Texte du document ▸
....

CA Aix-en-Provence, 9e ch. soc., 30 octobre 1995, n° 92-10700

AIX-EN-PROVENCE

Arrêt

PARTIES

Demandeur :

Thévenon

Défendeur :

Dauphitex (Sté)

COMPOSITION DE LA JURIDICTION

Président :

M. Fayolle

Conseillers :

MM. Labignette, Blanc

Avocats :

Mes Fargepallet, Palandre.

Cons. prud'h. Draguignan, sect. encadr.,…

26 mai 1992

FAIS ET PROCEDURE

Bernard Thévenon a été engagé, à compter du 17 janvier 1983, par contrat du 15 décembre 1982, en qualité de VRP multicartes, par la société Dauphitex, pour représenter la collection de vêtements d'enfants de marque Floriane. La lettre d'engagement prévoyait que le salarié devait faire connaître à son employeur toute modification de son portefeuille afin d'éviter qu'il ne prenne une nouvelle carte qui pourrait concurrencer la marque de la société Dauphitex.

Un avenant du 29 novembre 1988 indiquait qu'en sus des marques de la société Dauphitex, M. Thévenon représentait la marque Zoulouk et que devrait être demandée l'autorisation à l'employeur pour toute nouvelle représentation.

M. Thévenon a été licencié par lettre du 17 mai 1991.

L'employeur invoquait à l'appui de sa décision de congédiement les fautes lourdes suivantes :

- dépôt par le salarié d'une marque de vêtements d'enfants: "Une affaire d'enfants" ;

- diffusion de cette marque par une société "Libre Accès" que le salarié avait créée et dont il détenait 50 % des parts ;

- vente de cette marque à des clients de la société Dauphitex, le salarié se chargeant de la commercialisation ;

- présentation par M. Thévenon de la collection de vêtements aux clients de la société Dauphitex, d'une manière incomplète afin de favoriser la marque du salarié ;

Saisi par M. Thévenon, le Conseil de Prud'hommes de Draguignan, estimant que les faits reprochés au salarié étaient susceptibles de provoquer la perte de confiance de l'employeur, a, suivant jugement en date du 26 mai 1992, condamné la société Dauphitex à verser les sommes suivantes :

- indemnité de préavis : 45 000 F ;

- congés payés afférents au préavis : 4 500 F ;

Le salarié a, le 20 juin 1992, régulièrement relevé appel de cette décision.

MOYENS ET PRETENTIONS DES PARTIES

L'appelant fait valoir les moyens suivants :

Les motifs figurant dans la lettre de licenciement ne correspondant pas à ceux ayant été invoqués lors de l'entretien préalable, le licenciement doit être considéré comme dépourvu de cause réelle et sérieuse ;

Il y a eu dissimulation de la cause véritable du licenciement sous un motif inexact. En effet il avait engagé une instance prud'homale à l'encontre de la société Michel Bachoz qui l'avait licencié de manière injustifiée, cette société ayant été reprise par le groupe Zannier, dont faisait partie également la société Dauphitex.

....

Objectif ▸ Prolongez l'arrêt sur le licenciement de M. Thévenon à partir de sa dernière phrase. Les entrées ne sont pas utiles ici.

Données fournies ▸
....

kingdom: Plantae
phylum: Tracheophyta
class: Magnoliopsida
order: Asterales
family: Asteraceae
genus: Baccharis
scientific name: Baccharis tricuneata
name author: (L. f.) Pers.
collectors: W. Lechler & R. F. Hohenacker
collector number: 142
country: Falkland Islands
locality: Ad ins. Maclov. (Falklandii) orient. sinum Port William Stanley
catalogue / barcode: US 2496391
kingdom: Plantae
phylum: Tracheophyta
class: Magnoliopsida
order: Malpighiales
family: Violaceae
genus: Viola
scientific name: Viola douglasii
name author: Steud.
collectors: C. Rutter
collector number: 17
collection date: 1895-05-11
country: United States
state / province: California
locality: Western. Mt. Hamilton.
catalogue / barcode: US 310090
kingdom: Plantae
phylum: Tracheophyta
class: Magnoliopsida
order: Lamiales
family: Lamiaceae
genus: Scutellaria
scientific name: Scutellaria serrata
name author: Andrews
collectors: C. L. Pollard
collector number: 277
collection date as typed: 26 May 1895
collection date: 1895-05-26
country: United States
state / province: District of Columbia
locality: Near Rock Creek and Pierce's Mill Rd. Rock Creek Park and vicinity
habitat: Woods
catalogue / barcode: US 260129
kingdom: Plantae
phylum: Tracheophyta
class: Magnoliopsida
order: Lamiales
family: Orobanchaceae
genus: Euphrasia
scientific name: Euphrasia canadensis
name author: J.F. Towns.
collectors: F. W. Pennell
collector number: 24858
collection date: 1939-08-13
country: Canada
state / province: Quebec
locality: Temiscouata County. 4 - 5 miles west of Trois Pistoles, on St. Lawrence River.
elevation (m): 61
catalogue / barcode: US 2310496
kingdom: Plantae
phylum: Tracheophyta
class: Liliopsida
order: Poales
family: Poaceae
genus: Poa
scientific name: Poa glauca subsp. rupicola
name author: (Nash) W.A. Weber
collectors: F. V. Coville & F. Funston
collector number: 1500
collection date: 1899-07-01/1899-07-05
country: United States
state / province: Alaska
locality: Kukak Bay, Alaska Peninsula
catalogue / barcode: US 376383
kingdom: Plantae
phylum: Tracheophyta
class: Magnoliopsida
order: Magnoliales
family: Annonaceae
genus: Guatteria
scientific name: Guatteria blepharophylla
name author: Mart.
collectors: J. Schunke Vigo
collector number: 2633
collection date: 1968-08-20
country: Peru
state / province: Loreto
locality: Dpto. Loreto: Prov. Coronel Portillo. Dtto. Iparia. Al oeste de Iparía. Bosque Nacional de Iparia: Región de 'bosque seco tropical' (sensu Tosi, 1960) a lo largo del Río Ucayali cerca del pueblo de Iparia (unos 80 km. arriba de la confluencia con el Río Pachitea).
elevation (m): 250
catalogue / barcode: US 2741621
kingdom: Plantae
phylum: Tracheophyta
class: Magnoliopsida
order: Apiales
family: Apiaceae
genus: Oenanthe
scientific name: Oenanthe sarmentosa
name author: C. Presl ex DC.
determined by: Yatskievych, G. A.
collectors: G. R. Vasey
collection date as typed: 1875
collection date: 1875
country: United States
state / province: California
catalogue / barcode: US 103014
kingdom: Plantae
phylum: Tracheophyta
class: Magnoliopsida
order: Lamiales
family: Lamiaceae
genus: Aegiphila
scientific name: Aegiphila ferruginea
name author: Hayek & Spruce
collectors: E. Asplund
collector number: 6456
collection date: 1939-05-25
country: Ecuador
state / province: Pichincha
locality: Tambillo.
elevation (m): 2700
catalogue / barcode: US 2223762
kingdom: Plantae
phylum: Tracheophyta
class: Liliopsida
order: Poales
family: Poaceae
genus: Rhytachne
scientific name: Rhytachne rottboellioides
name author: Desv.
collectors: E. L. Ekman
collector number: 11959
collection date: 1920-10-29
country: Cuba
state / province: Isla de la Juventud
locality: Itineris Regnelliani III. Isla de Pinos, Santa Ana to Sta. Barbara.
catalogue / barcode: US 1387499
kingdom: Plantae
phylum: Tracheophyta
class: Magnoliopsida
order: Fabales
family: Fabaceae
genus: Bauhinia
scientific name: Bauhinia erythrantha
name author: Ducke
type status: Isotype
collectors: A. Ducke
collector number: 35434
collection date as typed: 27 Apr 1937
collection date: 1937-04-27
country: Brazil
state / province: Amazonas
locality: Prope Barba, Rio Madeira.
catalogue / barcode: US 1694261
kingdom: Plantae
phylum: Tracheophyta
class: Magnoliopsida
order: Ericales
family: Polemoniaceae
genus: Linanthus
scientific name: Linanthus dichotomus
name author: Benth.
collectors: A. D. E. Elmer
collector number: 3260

....

Réponse à l'exercice ▸
Par ailleurs il était, dans le cadre d'une société Sorivel, associé avec M. Forissier, ancien Président Directeur Général de la société Dauphitex, et à la suite d'un conflit entre les actionnaires minoritaires et majoritaires de la société Sorivel une procédure avait été introduite par le salarié.

Selon lui, la cause véritable de son congédiement se trouve dans ces diverses instances et ce d'autant plus qu'aucun des griefs invoqués dans la lettre de licenciement n'est établi.

Le dépôt, avec son épouse, d'une marque dont le nom est "Une affaire d'enfants" ne démontre pas qu'il ait déployé une activité concurrente de la société Dauphitex.

De plus la création la société Libre Accès, pour permettre à son épouse d'exercer sa profession de styliste, était connue de la société Dauphitex puisque cette dernière société avait eu recours aux services de Mme Thévenon et M. Forissier avait constitué avec M. Thévenon la société Sorivel qui avait conclu un contrat avec la société Libre Accès.

La gamme de vêtements "Une affaire d'enfants", qu'il n'a jamais présentée aux clients de son employeur, est complètement différente de celle commercialisée par la société Dauphitex.

Se fondant sur ces moyens, M. Thévenon conclut à la confirmation de la décision déférée en ce qui concerne l'indemnité de préavis et les congés payés sur préavis. Il forme en outre les demandes suivantes :

- indemnité pour licenciement sans cause réelle et sérieuse: 150 000 F ;

- indemnité de clientèle: 350 000 F ;

- indemnité sur le fondement de l'article 700 du Nouveau Code de Procédure Civile : 10 000 F

La société Dauphitex conclut à la réformation du jugement entrepris et à la condamnation du salarié à lui verser une somme de 10 000 F en application de l'article 700 du Nouveau Code de Procédure Civile.

La société intimée expose les moyens suivants :

Le dépôt par M. Thévenon, sans aviser son employeur, d'une marque de vêtements d'enfants, établit bien que le salarié s'est livré à une activité concurrente. M. Thévenon a de plus exploité cette marque par l'intermédiaire de la société Libre Accès. II a distribué sur son secteur sa propre marque au préjudice des produits de la société Dauphitex.

Les différents litiges ayant existé entre le salarié et le groupe Zannier et l'ancien Président Directeur Général de la société Dauphitex sont étrangers au licenciement de M. Thévenon auquel il n'a jamais été reproché d'être un mauvais représentant. A été constatée une baisse du chiffre d'affaires de la société Dauphitex alors que celui de la société Libre Accès connaissait un accroissement.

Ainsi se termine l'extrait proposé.